-- Start of Data in this exercise --

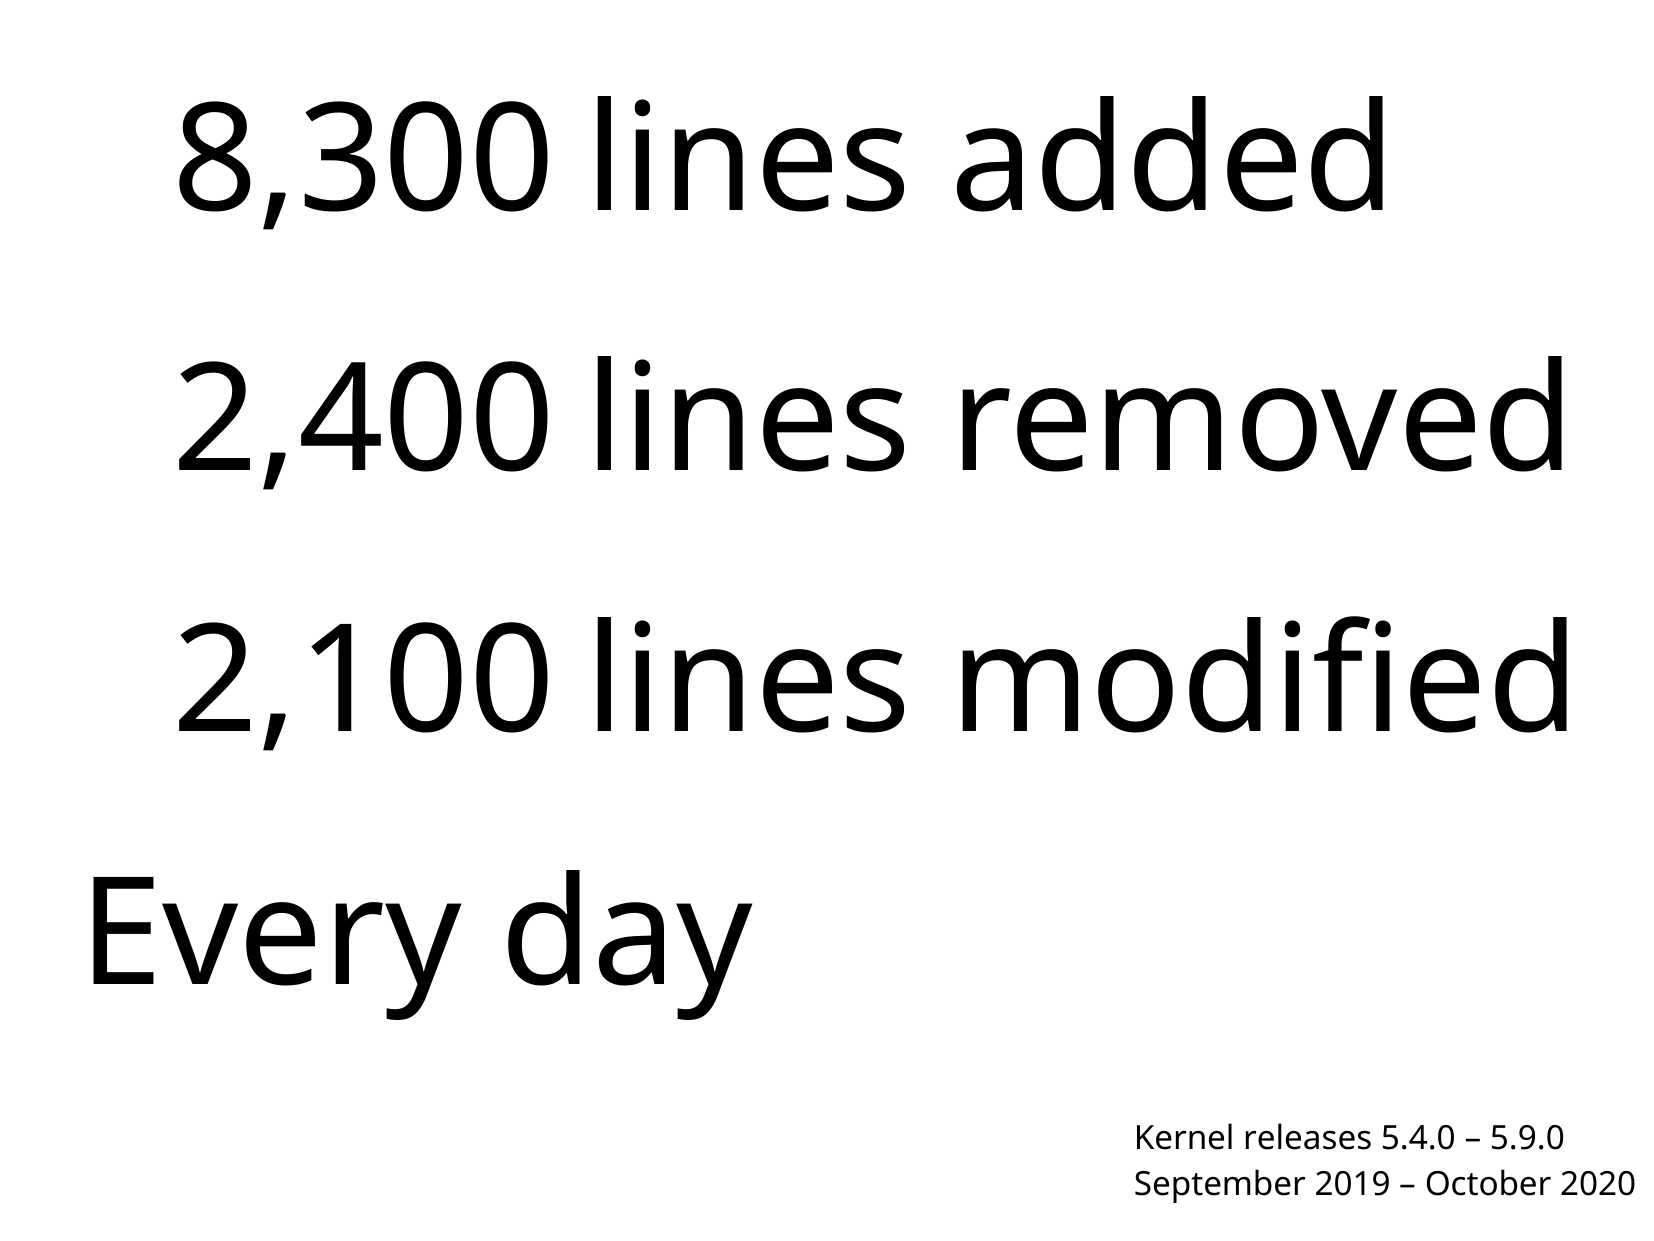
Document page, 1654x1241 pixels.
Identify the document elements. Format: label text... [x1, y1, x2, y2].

table_header 8,300 [6, 43, 570, 303]
table_cell lines modified [571, 564, 1648, 824]
table_cell 2,400 [6, 304, 570, 563]
text_box Every day [64, 817, 1654, 1078]
text_box Kernel releases 5.4.0 – 5.9.0 September 2019 – October 2020 [1119, 1107, 1654, 1233]
table_cell lines removed [571, 304, 1648, 563]
table_cell 2,100 [6, 564, 570, 824]
table_header lines added [571, 43, 1648, 303]
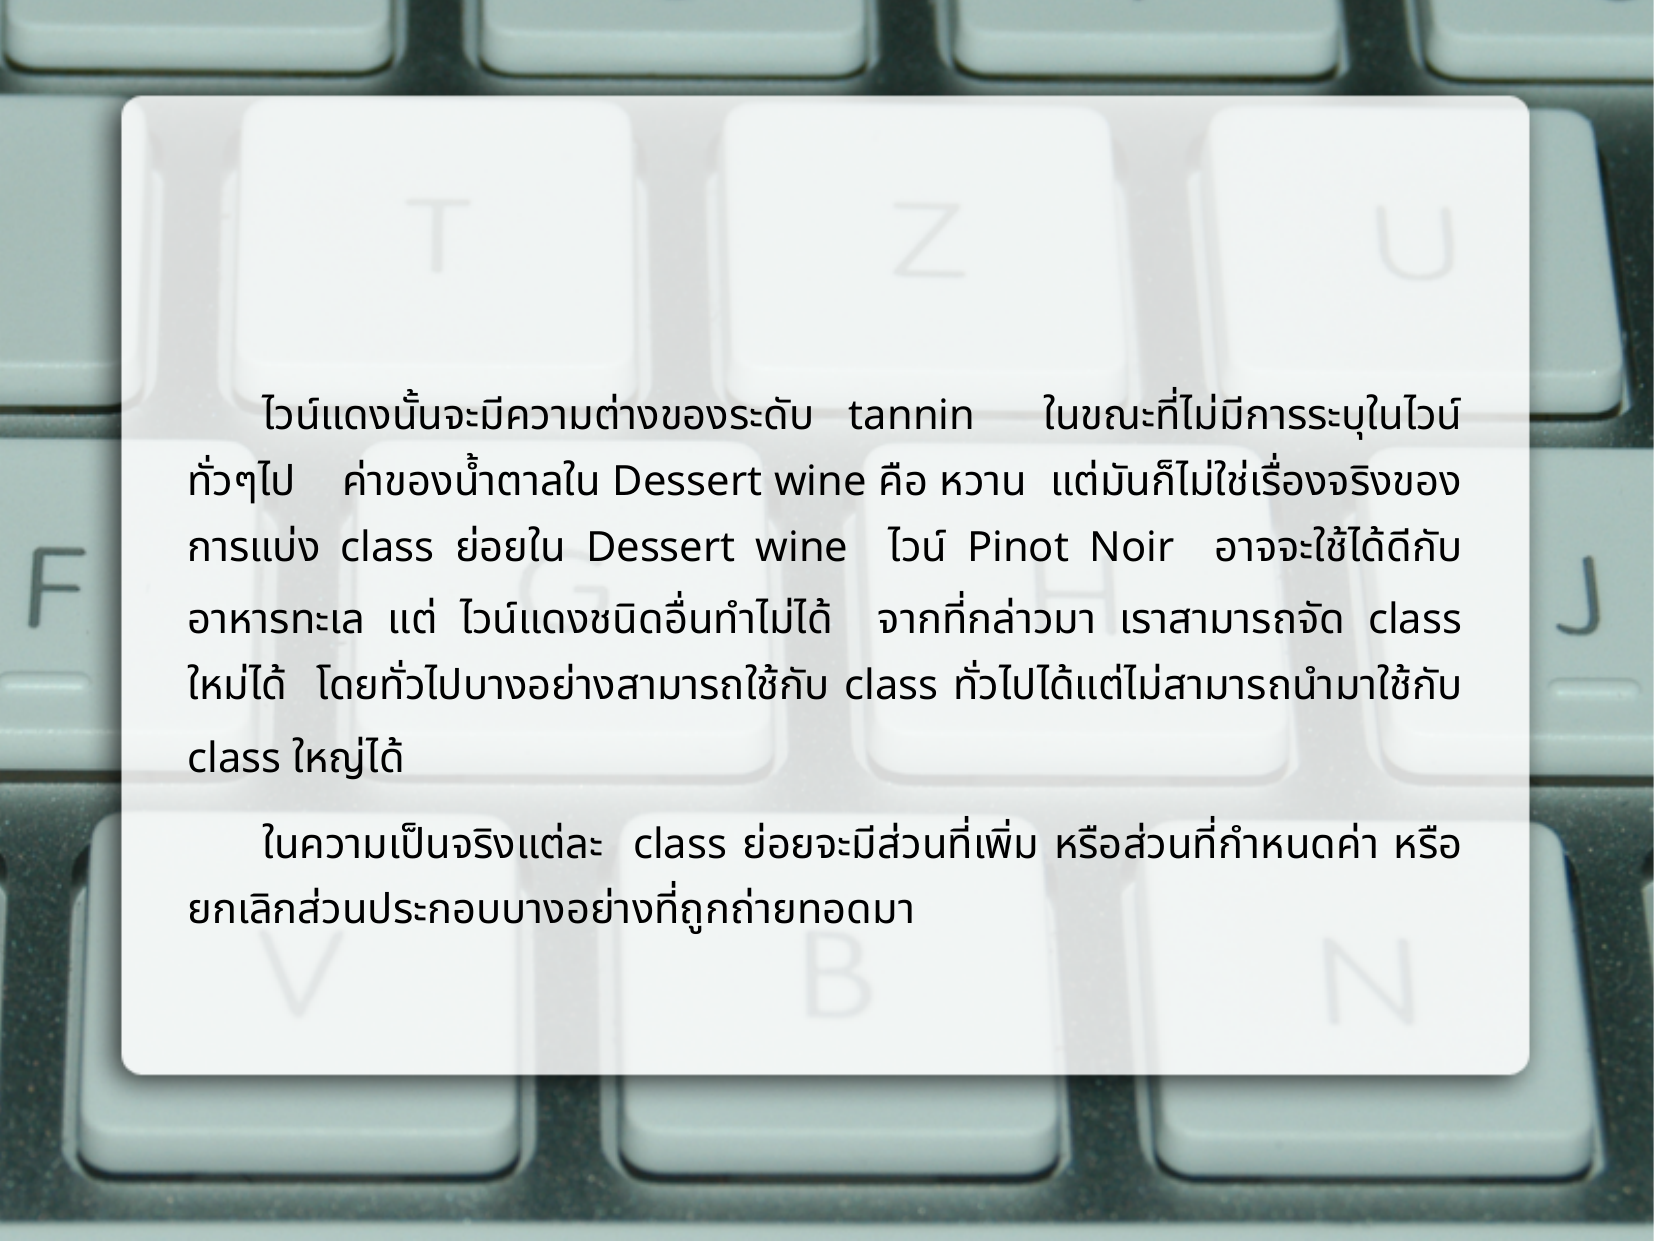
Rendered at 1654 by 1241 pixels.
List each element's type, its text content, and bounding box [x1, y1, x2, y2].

picture [0, 0, 1654, 1241]
subtitle ไวน์แดงนั้นจะมีความต่างของระดับ tannin ในขณะที่ไม่มีการระบุในไวน์ทั่วๆไป ค่าของนํ้าตาลใน Dessert wine คือ หวาน แต่มันก็ไม่ใช่เรื่องจริงของการแบ่ง class ย่อยใน Dessert wine ไวน์ Pinot Noir อาจจะใช้ได้ดีกับอาหารทะเล แต่ ไวน์แดงชนิดอื่นทำไม่ได้ จากที่กล่าวมา เราสามารถจัด class ใหม่ได้ โดยทั่วไปบางอย่างสามารถใช้กับ class ทั่วไปได้แต่ไม่สามารถนำมาใช้กับ class ใหญ่ได้ ในความเป็นจริงแต่ละ class ย่อยจะมีส่วนที่เพิ่ม หรือส่วนที่กำหนดค่า หรือยกเลิกส่วนประกอบบางอย่างที่ถูกถ่ายทอดมา [187, 337, 1463, 976]
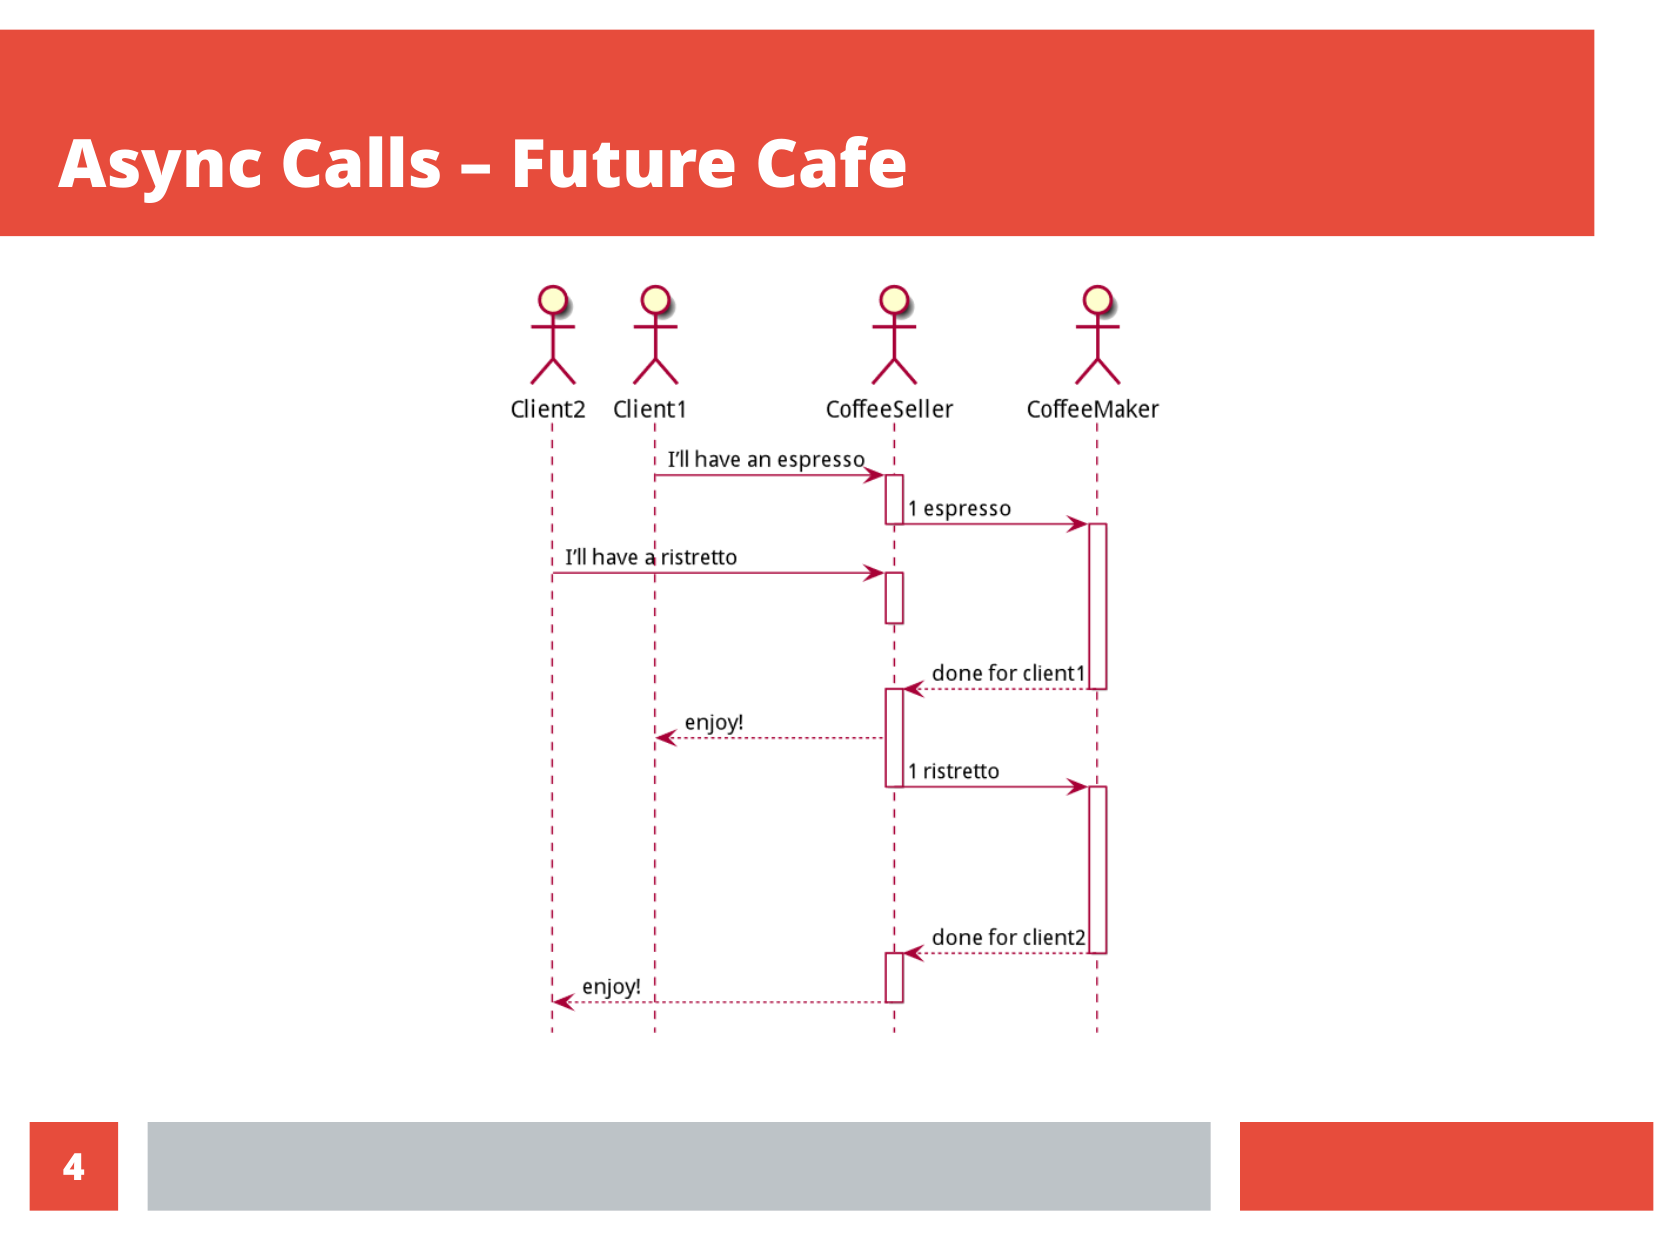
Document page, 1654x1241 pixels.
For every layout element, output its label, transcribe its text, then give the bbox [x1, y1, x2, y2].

picture [506, 271, 1182, 1087]
title Async Calls – Future Cafe [59, 59, 1595, 207]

-- End of Data in this exercise --

Task brief: Reproduce the listing verbatim from its start through the line containing "table_header lines added [571, 43, 1648, 303]", including that line, and leave the pictures out.

Written solution:
Document page, 1654x1241 pixels.
Identify the document elements. Format: label text... [x1, y1, x2, y2].

table_header 8,300 [6, 43, 570, 303]
table_cell lines modified [571, 564, 1648, 824]
table_cell 2,400 [6, 304, 570, 563]
text_box Every day [64, 817, 1654, 1078]
text_box Kernel releases 5.4.0 – 5.9.0 September 2019 – October 2020 [1119, 1107, 1654, 1233]
table_cell lines removed [571, 304, 1648, 563]
table_cell 2,100 [6, 564, 570, 824]
table_header lines added [571, 43, 1648, 303]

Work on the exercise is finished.